4.  Unsub the rejects

On the 26th May, any EU/UK sub who hasn't shown you some clicky love gets unsubscribed. Their loss. They clearly weren't engaging with you, buying your stuff, hiring you or interested in you anyway. Let it go, let it go!


Since consent underlies the entire dealy-o, and we're all about consent these days (remember, nobody wants tea while they're unconscious)...

We need to have a record of consent. Your email provider has most of this covered with the digital trail of 'came in via x form at x time from x IP address' etc, That stuff is standard.

And you've gone in to make sure the privacy notice version they just agreed to is added to that consent trail (eg the tag GDPR OK V1), or that you're relying on legitimate consent etc.

Now you have to record what the heck that all means.

  1. Open up a blank doc
  2. Screenshot your opt-in form & paste it in
  3. Add a note underneath saying what version of the privacy notice this refers to.

    Because you'll likely update your privacy notice more often than the form, you can just come back and add version numbers underneath.
  4. Keep a record of your privacy notices, in all versions.
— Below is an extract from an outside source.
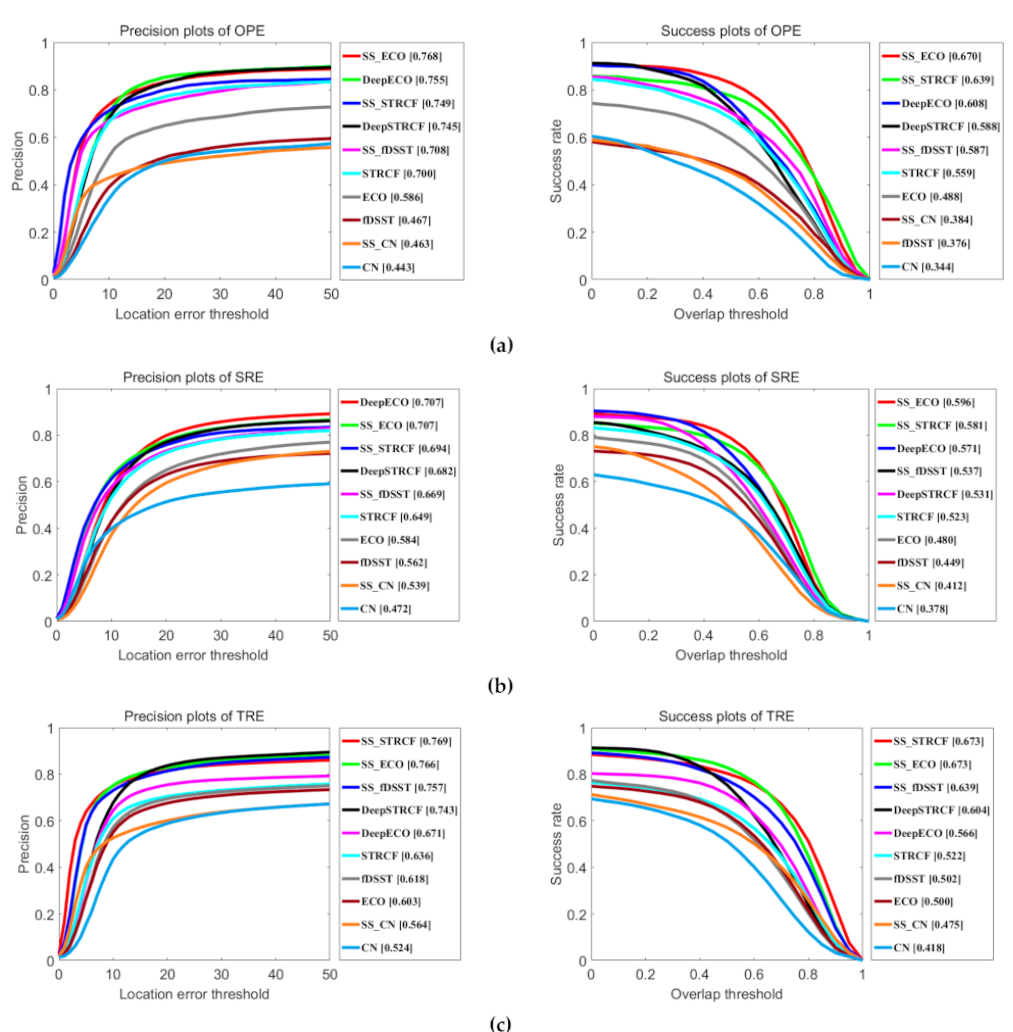
Figure 13. Comparison results for all SSCF trackers and their baseline trackers using three initialization strategies: one-pass evaluation (OPE), temporal robustness evaluation (TRE) and spatial robustness evaluation (SRE). ( a ) Precision plot and the success plot on OPE. ( b ) Precision plot and the success plot on SRE. ( c ) Precision plot and the success plot on TRE. The legend of precision plots and success plots report the precision scores at a threshold of 20 pixels and area-under-the-curve (AUC) scores,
Paste them in this doc or make a new one just for notices.
  5. Write a new heading called Legitimate Interest
  6. Write, as if you were talking, what you're counting as legitimate interest and why.

    eg, "Subscribers who've bought my set of 'essential scripts' are covered under legitimate interest as this was a voluntary paid purchase, making them ongoing customers with an interest in more scripts, funnel help and other offers that help them reach their email marketing goals."
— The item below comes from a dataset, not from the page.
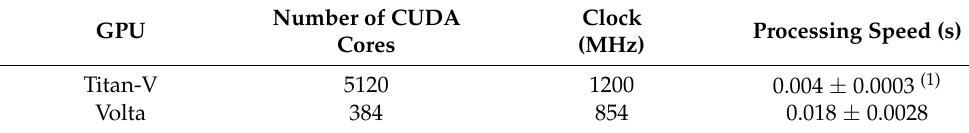
Figure 8. Inference times of maturity estimations for detected tomatoes by frame. Table 3. Processing speed of tomato maturity estimation with two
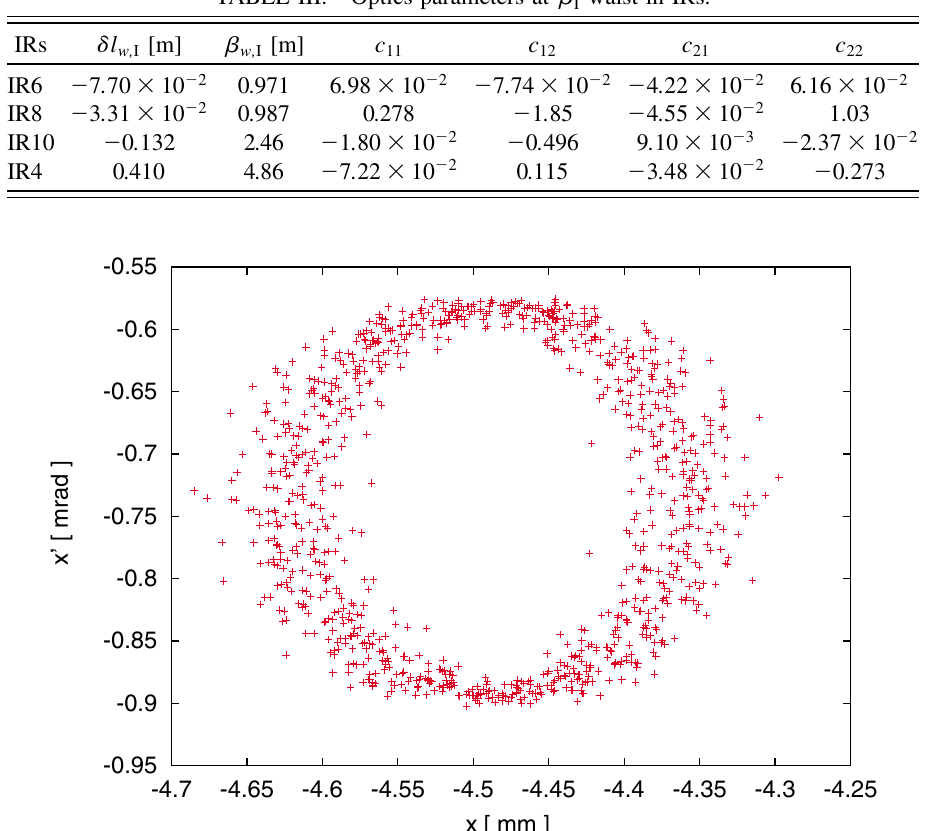
FIG. 2. (Color) Measured TBT ( x ; x 0 ) at IR6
    Rinse & repeat for each argument you're making. Yes, you can re-use your explanation where appropriate & simply swap in each reason.
  7. You could even make an argument that anyone who has downloaded one of your free opt-ins is covered under legitimate interest, but I'll leave that up to your persuasive abilities. 

Save these tracking docs in the cloud, so even if your computer crashes you can still whip them out and go  "Ha! See? Covered!" if the privacy police ever come knocking (99.999999% unlikely).

And there you have it! 
GDPR isn't all that scary and you were already doing all the right things. Running through a few extra tweaks now means you can also tick the compliance box and get back to building and serving your list.